**THE PROBLEM**. Please transcribe the entries exactly and omit the images they contain.

**DATA FOR ANALYSIS**.
_ _ _

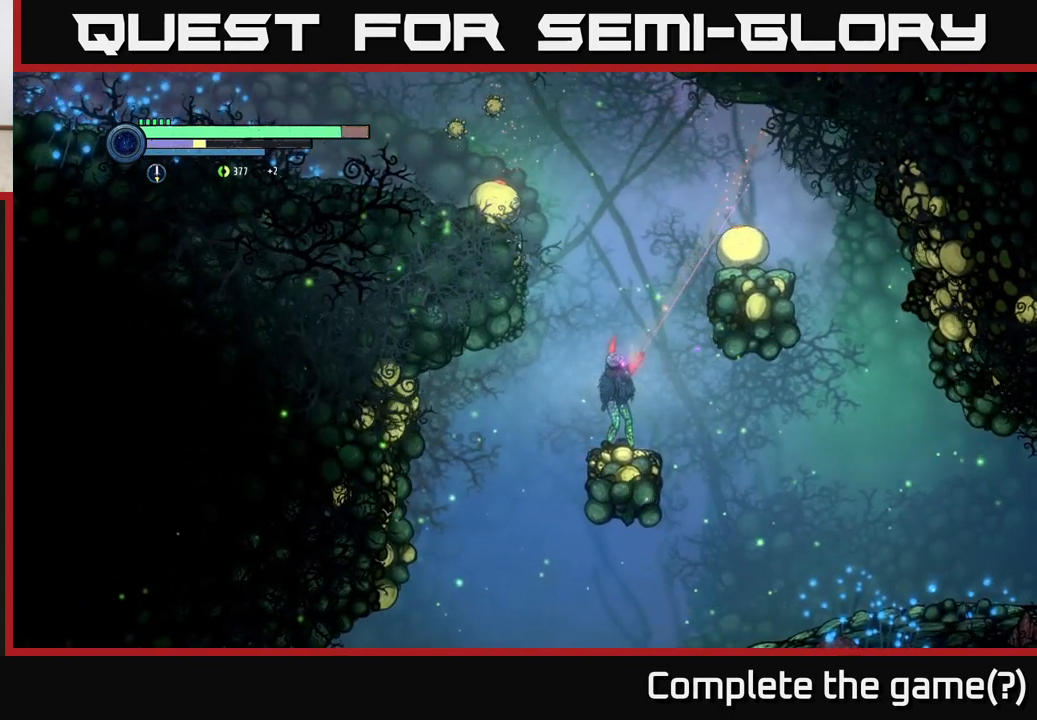
{"buttons": ["L2"], "left_stick": "up-right", "right_stick": "center", "events": [[300, "Y", "down"], [400, "Y", "up"]]}
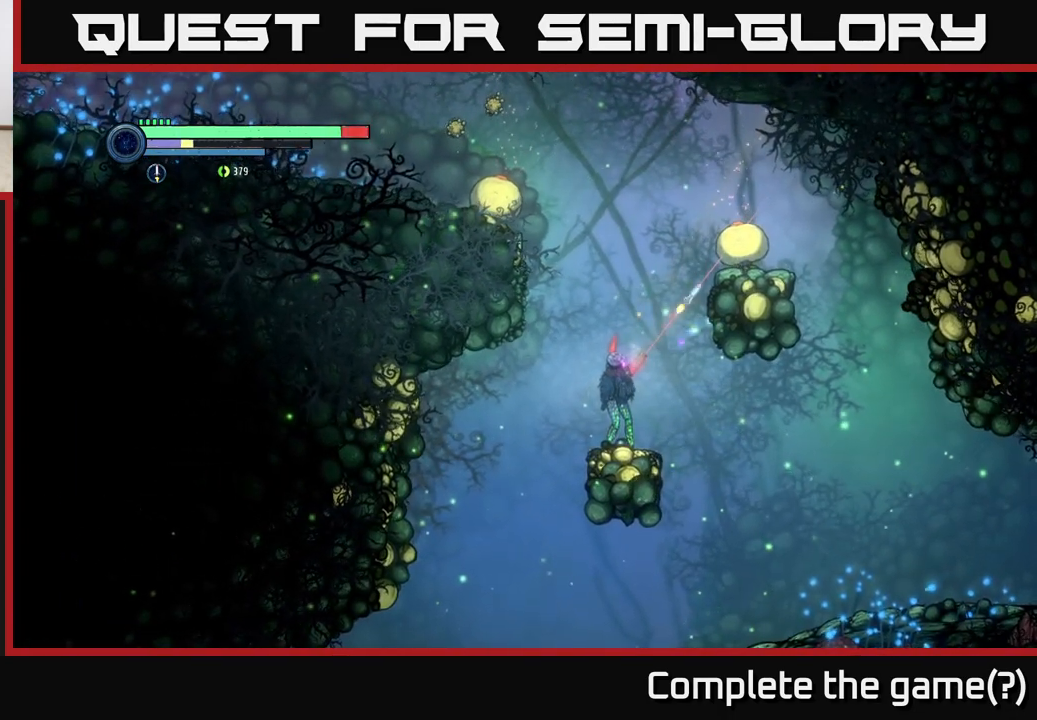
{"buttons": ["A"], "left_stick": "up-right", "right_stick": "center", "events": [[417, "L2", "up"], [500, "A", "down"]]}
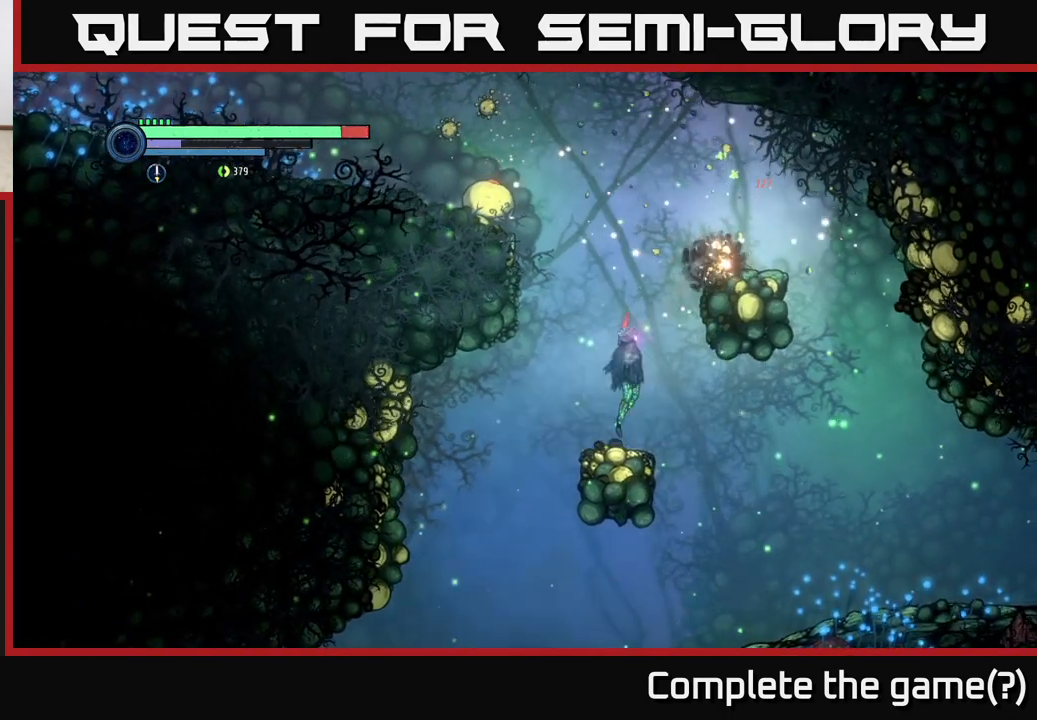
{"buttons": [], "left_stick": "right", "right_stick": "center", "events": [[167, "left_stick", "right"], [350, "A", "up"]]}
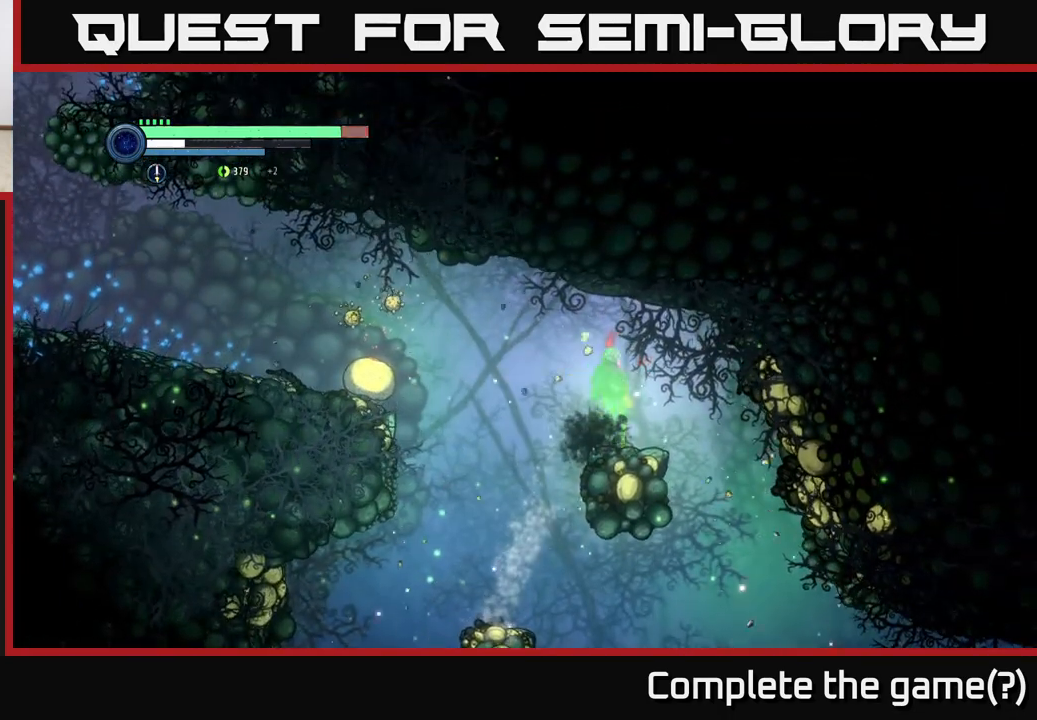
{"buttons": ["L2"], "left_stick": "left", "right_stick": "center", "events": [[50, "left_stick", "left"], [67, "L2", "down"], [333, "Y", "down"], [383, "Y", "up"]]}
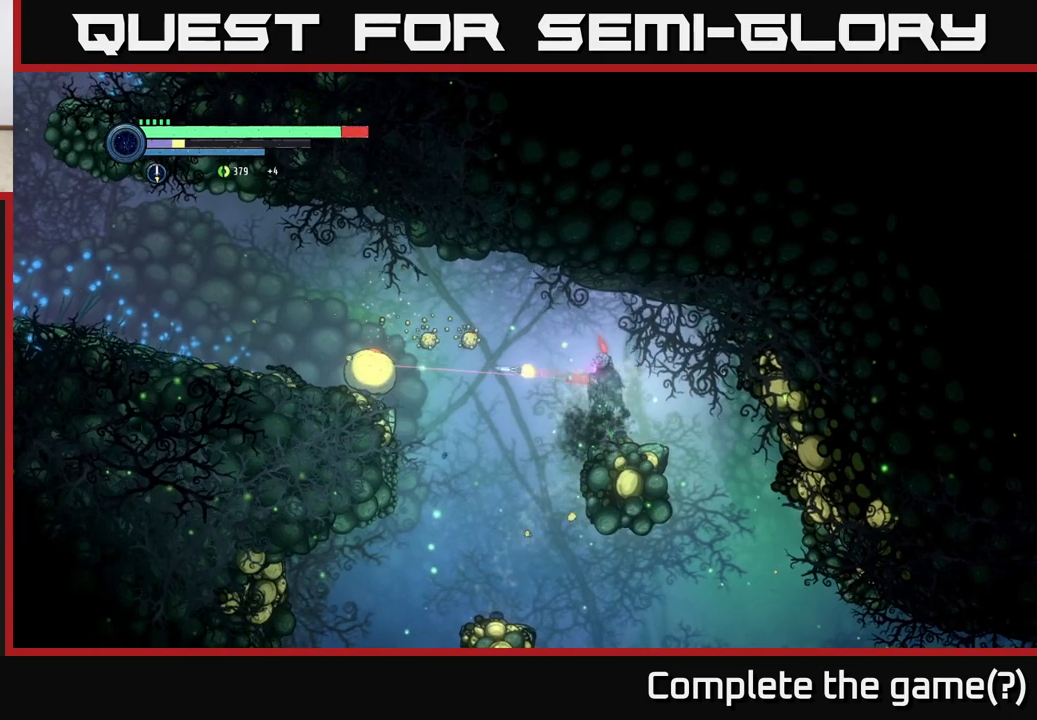
{"buttons": [], "left_stick": "center", "right_stick": "center", "events": [[33, "L2", "up"], [133, "X", "down"], [217, "left_stick", "center"], [250, "X", "up"], [433, "X", "down"], [483, "X", "up"]]}
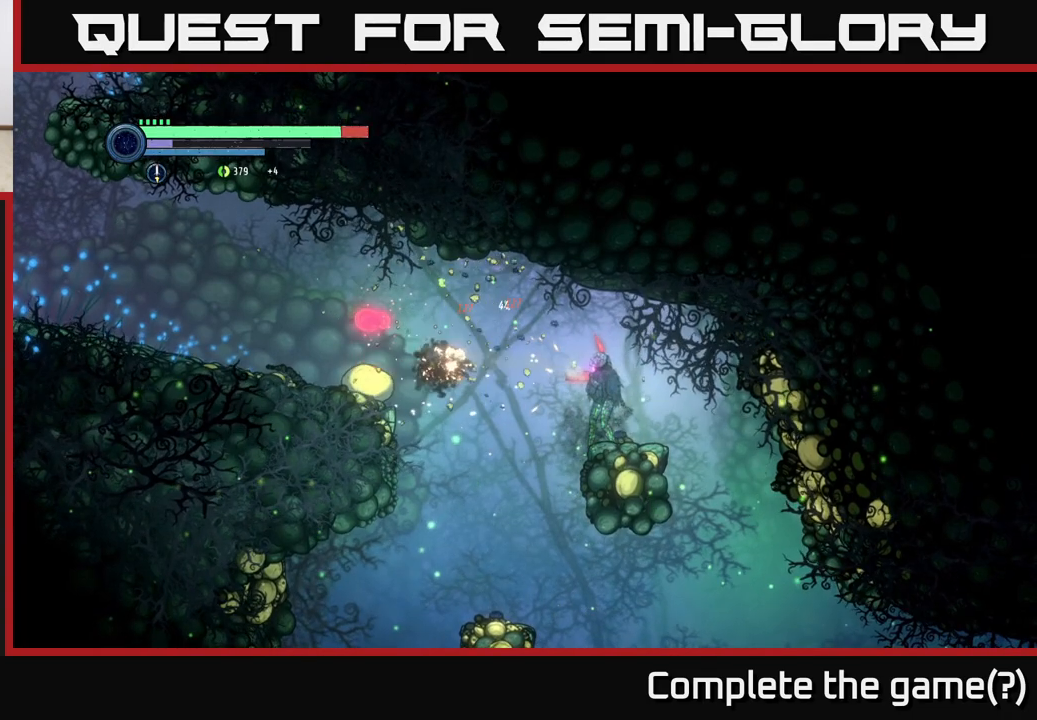
{"buttons": ["Y", "L2"], "left_stick": "left", "right_stick": "center", "events": [[100, "X", "down"], [217, "X", "up"], [350, "L2", "down"], [367, "left_stick", "left"], [467, "Y", "down"]]}
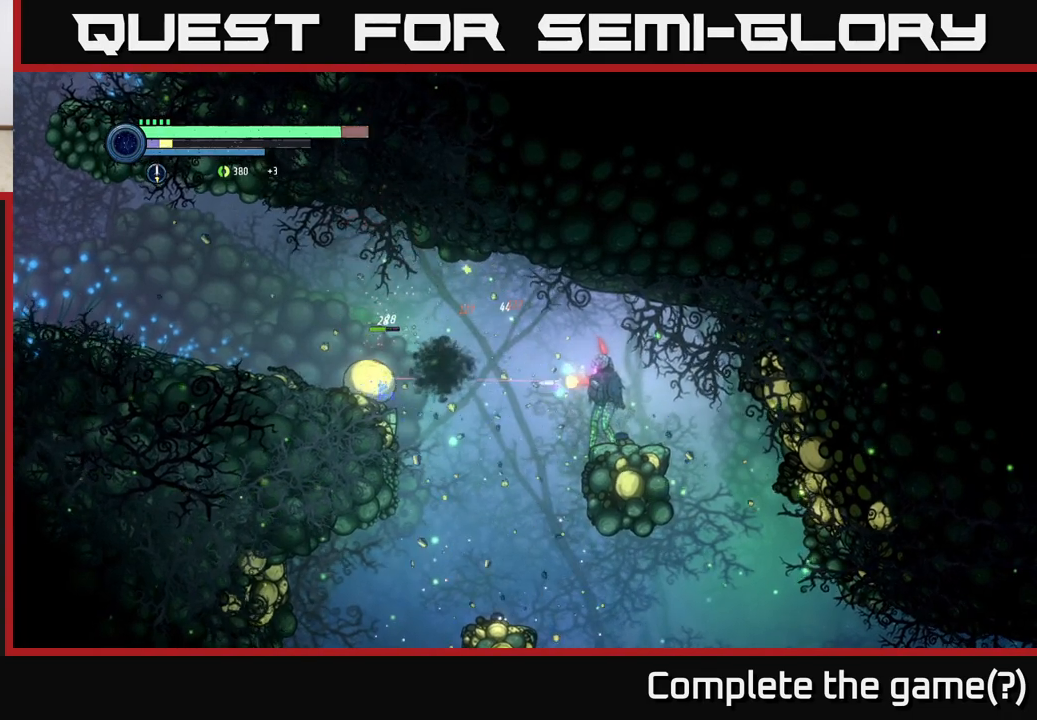
{"buttons": [], "left_stick": "center", "right_stick": "center", "events": [[67, "Y", "up"], [317, "L2", "up"], [367, "left_stick", "center"]]}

_ _ _

**REPLY TO THE TASK**.
{"buttons": ["L2"], "left_stick": "up-right", "right_stick": "center", "events": [[300, "Y", "down"], [400, "Y", "up"]]}
{"buttons": ["A"], "left_stick": "up-right", "right_stick": "center", "events": [[417, "L2", "up"], [500, "A", "down"]]}
{"buttons": [], "left_stick": "right", "right_stick": "center", "events": [[167, "left_stick", "right"], [350, "A", "up"]]}
{"buttons": ["L2"], "left_stick": "left", "right_stick": "center", "events": [[50, "left_stick", "left"], [67, "L2", "down"], [333, "Y", "down"], [383, "Y", "up"]]}
{"buttons": [], "left_stick": "center", "right_stick": "center", "events": [[33, "L2", "up"], [133, "X", "down"], [217, "left_stick", "center"], [250, "X", "up"], [433, "X", "down"], [483, "X", "up"]]}
{"buttons": ["Y", "L2"], "left_stick": "left", "right_stick": "center", "events": [[100, "X", "down"], [217, "X", "up"], [350, "L2", "down"], [367, "left_stick", "left"], [467, "Y", "down"]]}
{"buttons": [], "left_stick": "center", "right_stick": "center", "events": [[67, "Y", "up"], [317, "L2", "up"], [367, "left_stick", "center"]]}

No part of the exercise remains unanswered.